EXTRACT PROVIDED:
On Monday, U.S. District Judge Yvonne Gonzalez Rogers began hearing arguments in the antitrust case that Epic Games, the studio behind Fortnite, has brought against Apple.
The questions at face value: Is Apple running a monopoly with its App Store? Should it be allowed to take 30% of revenue from every purchase made through Apple’s in-app purchase system?
- The case could force Apple to change the business model of its App Store and potentially the entire ecosystem of iOS. Depending on the outcome, it could change how smartphone and tablet apps work, how companies are able to distribute them, and the relationships allowed between buyers and sellers. Regardless of the exact outcome, this lawsuit could also prompt lawmakers to pursue more aggressive antitrust legislation in the U.S. and abroad.
The questions under the surface: Will people continue to be able to choose a smartphone with a “walled garden” ecosystem with uniform quality standards for software? No such ecosystem exists for computer software. And like the computer software marketplace, the outcome of such an environment would likely be cheaper apps but with less quality control and security — will this make people better off?
Background: Epic Games is the creator of Fortnite, one of the most popular video games on the planet. At its most basic, Fortnite is a free battle royale-style game, but it now doubles as a social world (sometimes referred to as a “metaverse”) in which virtual events take place.
In Aug. 2020, Epic Games launched an update to the Fortnite iOS app that allowed gamers to bypass Apple’s payment system and pay Epic directly, violating the terms of service for the App Store. In response, Apple removed Fortnite from its App Store and cut off Epic’s access to its Mac and iOS developer accounts, prompting Epic Games to sue Apple (a judge later ordered Apple to restore access to the developer accounts).
Epic’s side: Apple’s App Store is the only way to install apps on the iOS operating system. Apple says this protects the ecosystem of iOS and the security of its users. Epic alleges that Apple is using this position as a means to thwart competition and run a monopoly. In addition to taking a 30% cut from initial purchases in the App Store and subsequent in-app purchases, developers have to follow rules laid out by Apple and be approved on the App Store before anyone is able to install their software. Epic hopes to be given license to run its own payments and distribution platform within iOS — separate from the Apple App Store.

COLLECTED DATA:
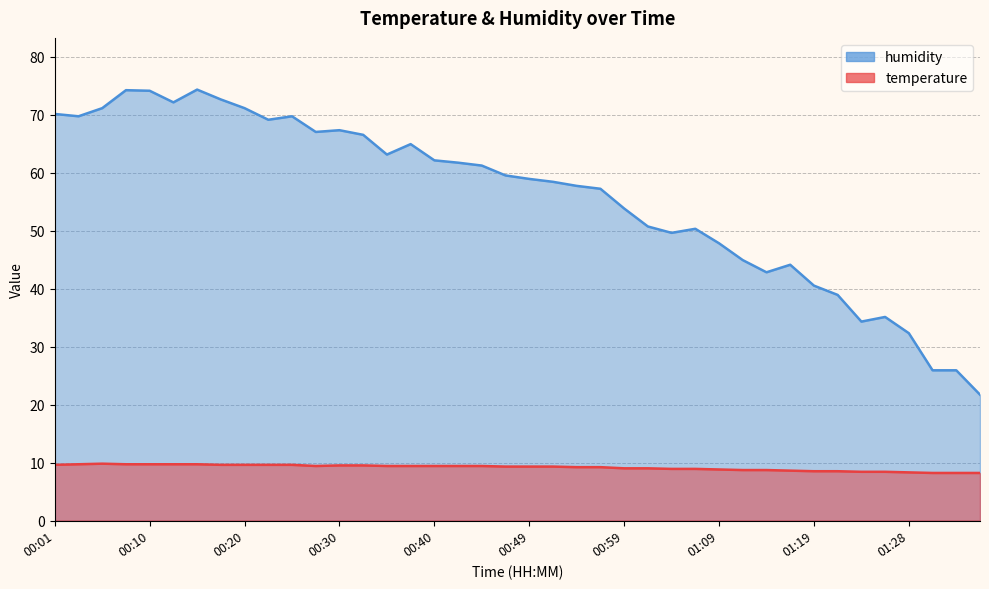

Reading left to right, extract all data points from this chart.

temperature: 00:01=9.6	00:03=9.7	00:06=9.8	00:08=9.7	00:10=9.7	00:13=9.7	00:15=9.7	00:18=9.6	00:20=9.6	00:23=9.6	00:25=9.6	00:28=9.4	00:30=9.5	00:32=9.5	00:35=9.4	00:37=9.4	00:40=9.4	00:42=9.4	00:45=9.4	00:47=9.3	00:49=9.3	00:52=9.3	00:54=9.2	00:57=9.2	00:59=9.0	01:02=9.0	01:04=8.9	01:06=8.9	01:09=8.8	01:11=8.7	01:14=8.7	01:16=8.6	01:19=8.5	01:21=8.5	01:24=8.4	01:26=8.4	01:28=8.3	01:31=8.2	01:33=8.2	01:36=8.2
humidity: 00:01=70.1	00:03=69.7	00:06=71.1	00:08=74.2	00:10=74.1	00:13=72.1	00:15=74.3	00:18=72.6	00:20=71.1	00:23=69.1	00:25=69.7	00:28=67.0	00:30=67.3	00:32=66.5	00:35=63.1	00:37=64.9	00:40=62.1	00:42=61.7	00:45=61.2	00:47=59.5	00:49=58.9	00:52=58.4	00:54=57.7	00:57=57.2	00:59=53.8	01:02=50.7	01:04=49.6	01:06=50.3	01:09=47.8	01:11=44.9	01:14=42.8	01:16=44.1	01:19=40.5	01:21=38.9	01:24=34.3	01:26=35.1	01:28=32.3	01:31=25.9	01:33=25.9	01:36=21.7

TASK ITEM: Write the next part of the article about Epic Games' antitrust case against Apple, starting after its last sentence. The listing comes from a different source than the text.

TASK RESPONSE:
The U.S. smartphone operating system market is split evenly between Apple and Google (owner of the Android operating system). The overall market is a duopoly, but Epic claims that the “market” in this suit should be defined more narrowly as just iOS.
According to the Federal Trade Commission (FTC), U.S. law prohibits monopolies from “tying the sale of two products.” In specific, it seeks to stop a monopolist from using “forced buying, or ‘tie-in’ sales, to gain sales in other markets where it is not dominant and to make it more difficult for rivals in those markets to obtain sales.” Epic is essentially claiming that the App Store marketplace and the payment system are two separate products that have been tied together in a way that abuses its power and deters competition.
On PCs, consumers have a variety of ways to download (and therefore pay for) software, which gives developers more control over which payment systems they use. Epic is pointing to this as precedent that should be applied to the smartphone and tablet market.
Apple’s side: Apple claims that Epic’s definition of the market is too narrow. The market for a game like Fortnite, for example, extends beyond iPhones because it can be played on Android phones, PCs, and gaming consoles (i.e., PlayStation).
Apple holds that the payment processing system it uses on the App Store is part of a single service, rather than two separate products. In this read, there would be no “tying.”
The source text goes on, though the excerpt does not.